(1) What duty does the law impose upon an employer with respect to furnishing particular tools or appliances to a workman in performing particular types of work?
(2) Was the evidence of certain injuries sustained by the witness Keeter, competent?
This case is built upon the theory that it was the duty of the defendant in the exercise of ordinary care to furnish goggles to the plaintiff. The leading goggle cases in this State are: Whitt v. Rand, 187 N. C., 805, 123 S. E., 84; Jefferson v. Raleigh, 194 N. C., 479, 140 S. E., 76. The facts in Whitt v. Band, supra, are almost identical with those in the present case. The standard of duty in such cases was stated as follows: “A perusal of our decisions on the subject will show that in order for liability to attach, in case of simple, everyday tools, it must appear, among other things that the injury has resulted from a lack of such tools or defects therein which the employer is required to remedy, in the proper and reasonable discharge of his duties, and that the lack or defect complained and made the basis of the charge is of a kind from which some appreciable and substantial injury may be reasonably expected to occur.” In the Jefferson case the legal standard of liability was expressed in thes^ words: “So, in the present case, if a lighter hammer or hack-saw, or goggles to protect the eyes of the workman, should have been provided in the exercise of that prevision which the law requires, or if a person of ordinary prudence could reasonably foresee or anticipate that injury would likely flow from the method employed, the defendant would be liable.”
Therefore, the court is of the opinion that the trial judge properly submitted the issue of negligence to the jury.
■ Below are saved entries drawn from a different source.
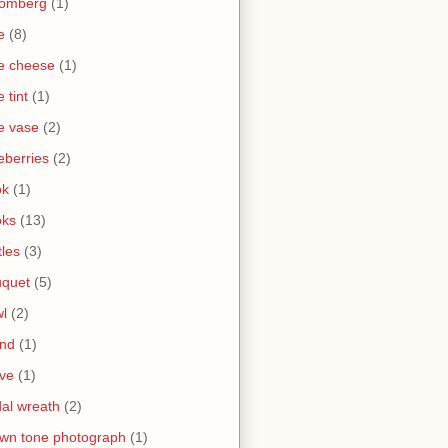
oomberg
(1)
e
(8)
e cheese
(1)
e tint
(1)
e vase
(2)
eberries
(2)
ok
(1)
oks
(13)
tles
(3)
uquet
(5)
l
(2)
and
(1)
ve
(1)
dal wreath
(2)
wn tone photograph
(1)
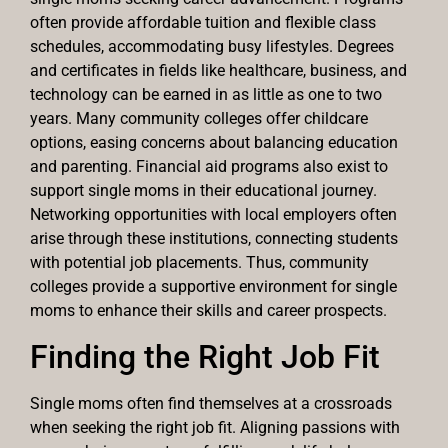
often provide affordable tuition and flexible class
schedules, accommodating busy lifestyles. Degrees
and certificates in fields like healthcare, business, and
technology can be earned in as little as one to two
years. Many community colleges offer childcare
options, easing concerns about balancing education
and parenting. Financial aid programs also exist to
support single moms in their educational journey.
Networking opportunities with local employers often
arise through these institutions, connecting students
with potential job placements. Thus, community
colleges provide a supportive environment for single
moms to enhance their skills and career prospects.
Finding the Right Job Fit
Single moms often find themselves at a crossroads
when seeking the right job fit. Aligning passions with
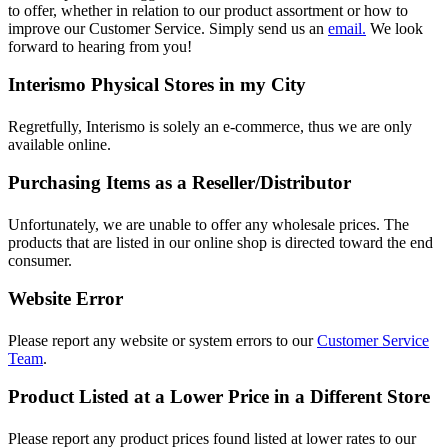
to offer, whether in relation to our product assortment or how to
improve our Customer Service. Simply send us an
email.
We look
forward to hearing from you!
Interismo Physical Stores in my City
Regretfully, Interismo is solely an e-commerce, thus we are only
available online.
Purchasing Items as a Reseller/Distributor
Unfortunately, we are unable to offer any wholesale prices. The
products that are listed in our online shop is directed toward the end
consumer.
Website Error
Please report any website or system errors to our
Customer Service
Team
.
Product Listed at a Lower Price in a Different Store
Please report any product prices found listed at lower rates to our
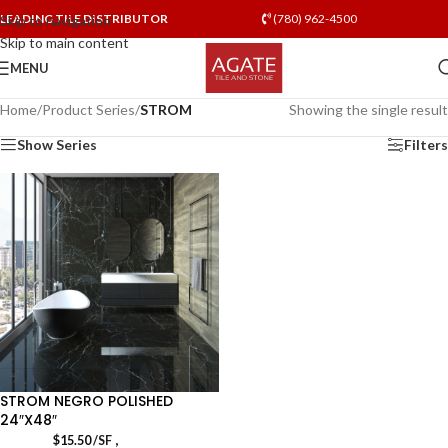
LEADING TILE DISTRIBUTOR
(780) 962-4500
Skip to navigation
Skip to main content
MENU
Home
/
Product Series
/
STROM
Showing the single result
Show Series
Filters
STROM NEGRO POLISHED
24″X48″
,
$
15.50
/SF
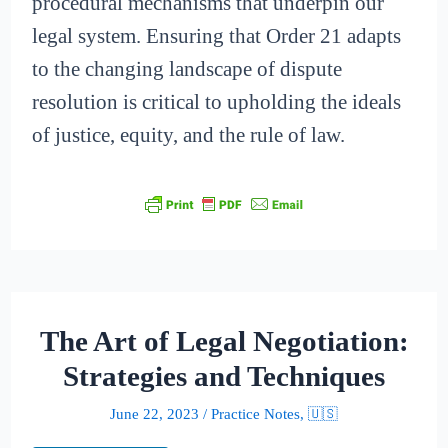
procedural mechanisms that underpin our
legal system. Ensuring that Order 21 adapts
to the changing landscape of dispute
resolution is critical to upholding the ideals
of justice, equity, and the rule of law.
The Art of Legal Negotiation:
Strategies and Techniques
June 22, 2023
/
Practice Notes
,
🇺🇸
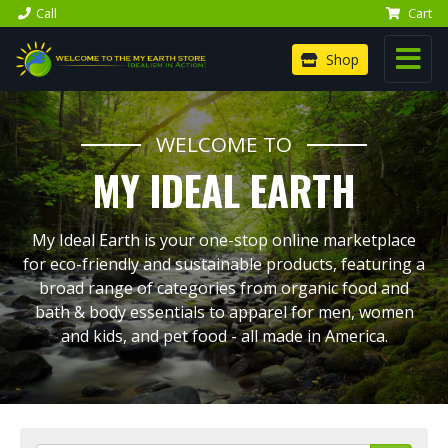
Call
Cart
Shop
WELCOME TO
MY IDEAL EARTH
My Ideal Earth is your one-stop online marketplace
for eco-friendly and sustainable products, featuring a
broad range of categories from organic food and
bath & body essentials to apparel for men, women
and kids, and pet food - all made in America.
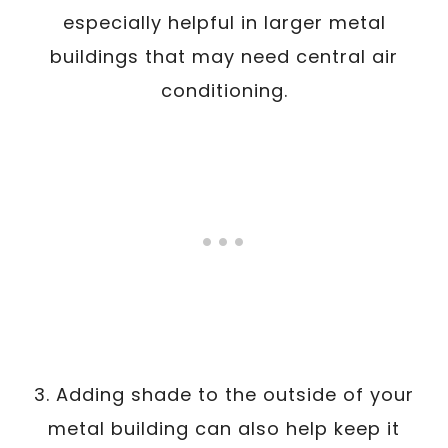
especially helpful in larger metal
buildings that may need central air
conditioning.
3. Adding shade to the outside of your
metal building can also help keep it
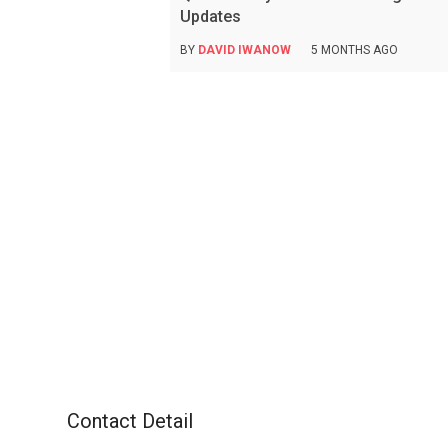
Updates
BY
DAVID IWANOW
5 MONTHS AGO
Contact Detail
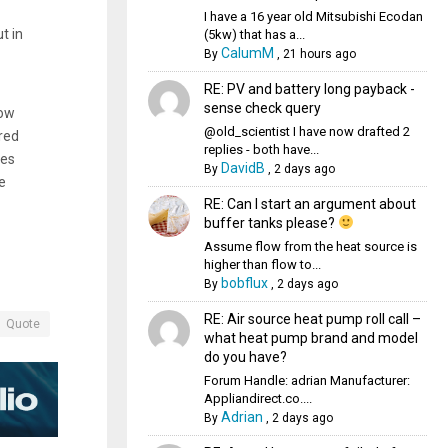
I have a 16 year old Mitsubishi Ecodan
t in
(5kw) that has a...
CalumM
By
,
21 hours ago
RE: PV and battery long payback -
sense check query
now
@old_scientist I have now drafted 2
red
replies - both have...
oes
DavidB
By
,
2 days ago
e
RE: Can I start an argument about
buffer tanks please?
Assume flow from the heat source is
higher than flow to...
bobflux
By
,
2 days ago
RE: Air source heat pump roll call –
Quote
what heat pump brand and model
do you have?
Forum Handle: adrian Manufacturer:
Appliandirect.co....
Adrian
By
,
2 days ago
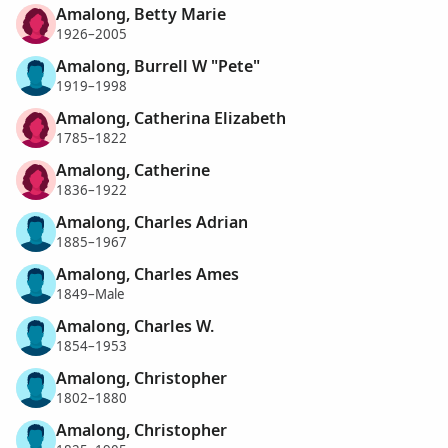
Amalong, Betty Marie
1926–2005
Amalong, Burrell W "Pete"
1919–1998
Amalong, Catherina Elizabeth
1785–1822
Amalong, Catherine
1836–1922
Amalong, Charles Adrian
1885–1967
Amalong, Charles Ames
1849–Male
Amalong, Charles W.
1854–1953
Amalong, Christopher
1802–1880
Amalong, Christopher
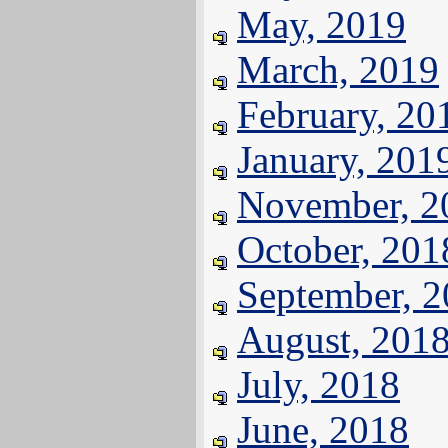
May, 2019
March, 2019
February, 20
January, 201
November, 2
October, 201
September, 
August, 201
July, 2018
June, 2018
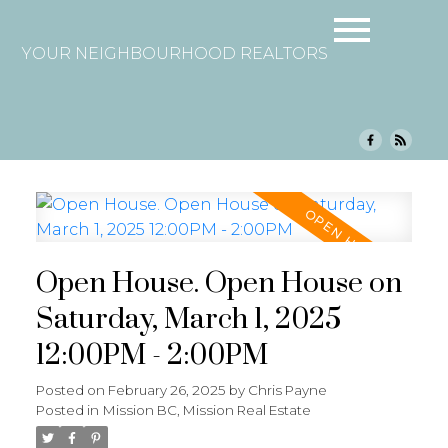
YOUR NEIGHBOURHOOD REALTORS
Open House. Open House on
Saturday, March 1, 2025
12:00PM - 2:00PM
Posted on
February 26, 2025
by
Chris Payne
Posted in
Mission BC, Mission Real Estate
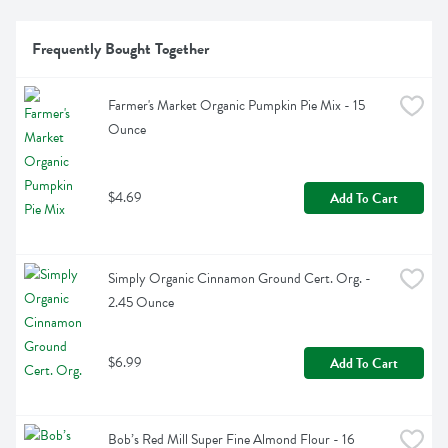
Frequently Bought Together
Farmer's Market Organic Pumpkin Pie Mix - 15 
Ounce
$4.69
Add To Cart
Simply Organic Cinnamon Ground Cert. Org. - 
2.45 Ounce
$6.99
Add To Cart
Bob’s Red Mill Super Fine Almond Flour - 16 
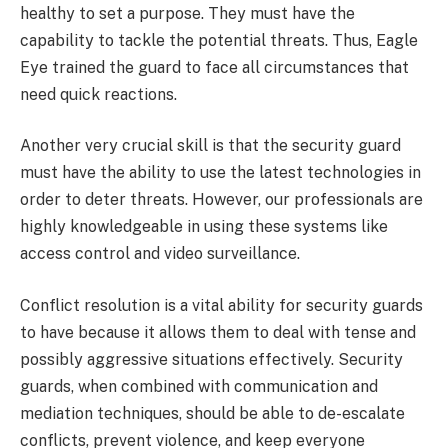
healthy to set a purpose. They must have the
capability to tackle the potential threats. Thus, Eagle
Eye trained the guard to face all circumstances that
need quick reactions.
Another very crucial skill is that the security guard
must have the ability to use the latest technologies in
order to deter threats. However, our professionals are
highly knowledgeable in using these systems like
access control and video surveillance.
Conflict resolution is a vital ability for security guards
to have because it allows them to deal with tense and
possibly aggressive situations effectively. Security
guards, when combined with communication and
mediation techniques, should be able to de-escalate
conflicts, prevent violence, and keep everyone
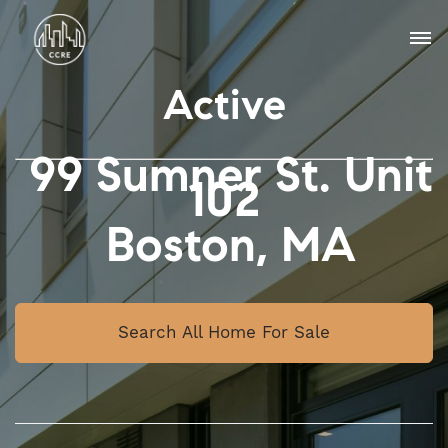
Active
99 Sumner St. Unit
102
Boston, MA
Search All Home For Sale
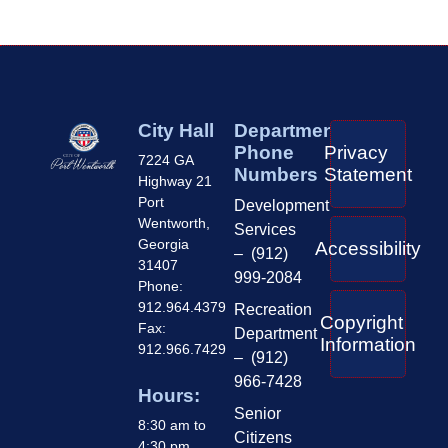
City Hall
Department
Phone
Privacy
7224 GA
Numbers
Statement
Highway 21
Port
Development
Wentworth,
Services
Georgia
Accessibility
– (912)
31407
999-2084
Phone:
912.964.4379
Recreation
Copyright
Fax:
Department
Information
912.966.7429
– (912)
966-7428
Hours:
Senior
8:30 am to
Citizens
4:30 pm,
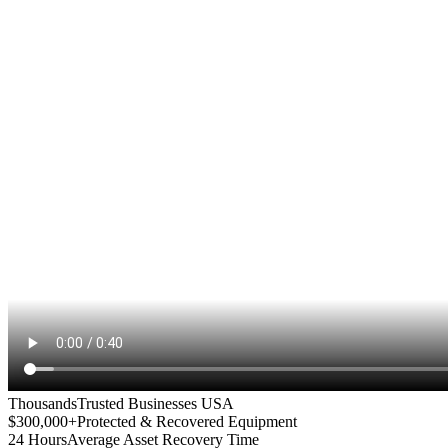
Thousands
Trusted Businesses USA
$300,000+
Protected & Recovered Equipment
24 Hours
Average Asset Recovery Time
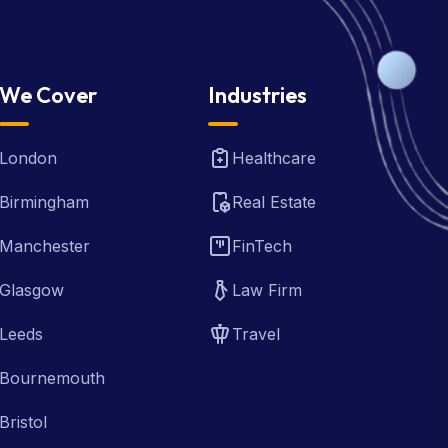
We Cover
Industries
London
Healthcare
Birmingham
Real Estate
Manchester
FinTech
Glasgow
Law Firm
Leeds
Travel
Bournemouth
Bristol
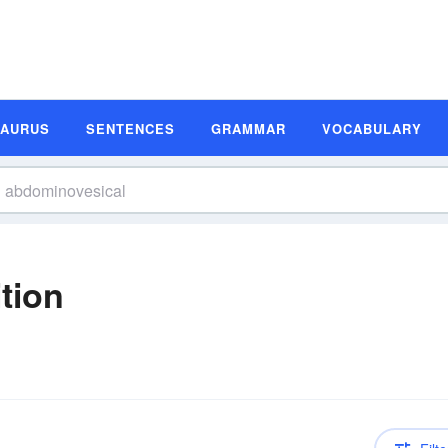
SAURUS
SENTENCES
GRAMMAR
VOCABULARY
tion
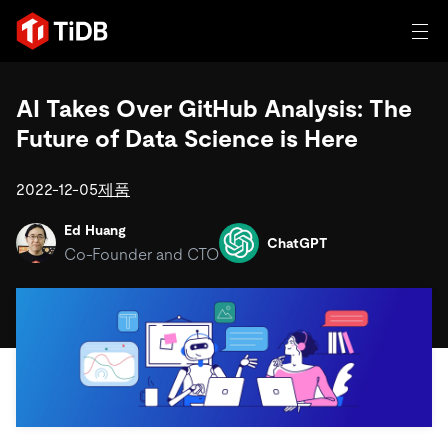
일체 포함
AI Takes Over GitHub Analysis: The
Future of Data Science is Here
TIDB for agentic AI
제품
에이전트형 AI용 데이터베이스
Persistent Context for AI Agen
2022-12-05
제품
AI 애플리케이션 구축
벡터 검색 및 RAG
Ed Huang
ChatGPT
솔루션
Co-Founder and CTO
혁신가들이 트랜잭션, 인공지능 및 기타 최신 애플리케이션
에 활용하기 위해 신뢰하는 오픈 소스 분산 SQL 데이터베이
고객 성공 사례
스입니다.
자원
전 세계 혁신 선도 기업들이 신뢰하고 검증한 제품입니다.
제품 개요
학습하기
산업별
회사
배포 옵션
블로그
일체 포함
핀테크
TiDB Cloud
TiDB Self-Managed
전자책 및 백서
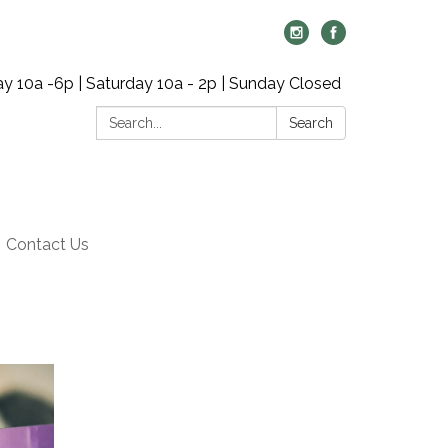
y 10a -6p | Saturday 10a - 2p | Sunday Closed
Search:
Search
Contact Us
The second question of law involved, presents the familiar principle of the competency of evidence of similar injuries or occurrences. Obviously, in a broad and practical sense it is the duty of trial courts to *660try one case at the time. For this reason the law has built a hedge or fence designed to exclude, except under proper and pertinent circumstances, the “lugging in” of extraneous and collateral matters. The limitation of the competency of such evidence is clearly stated in Perry v. Bottling Co., 196 N. C., 690, 146 S. E., 805, as follows: “Evidence of similar occurrences is admitted where it appears that all the essential physical conditions on the two occasions were identical; for under such circumstances the observed uniformity of nature raises an inference that like causes will produce like results, even though there may be some dissimilarity of conditions in respect to a matter which cannot reasonably be expected to have affected the result.” See, also, Perry v. Bottling Co., 196 N. C., 175, 145 S. E., 14; Broadway v. Grimes, 204 N. C., 623, 169 S. E., 194. The same limitation is stated in Conrad v. Shuford, 174 N. C., 719, 94 S. E., 424, in which the Court said: “But we base the relevancy of this testimony upon the ground that the conditions and circumstances were substantially the same and the two occurrences were separated only by a very brief interval of time,” etc. The testimony of witness Fleeter discloses neither the substantial identity of circumstances nor proximity of time which the law contemplates, and consequently such testimony should have been excluded.
There are certain exceptions to the charge, but as a new trial must be awarded it is deemed inadvisable to undertake to anticipate the course of a future hearing.
SciceNOK, J., took no part in the consideration or decision of this case.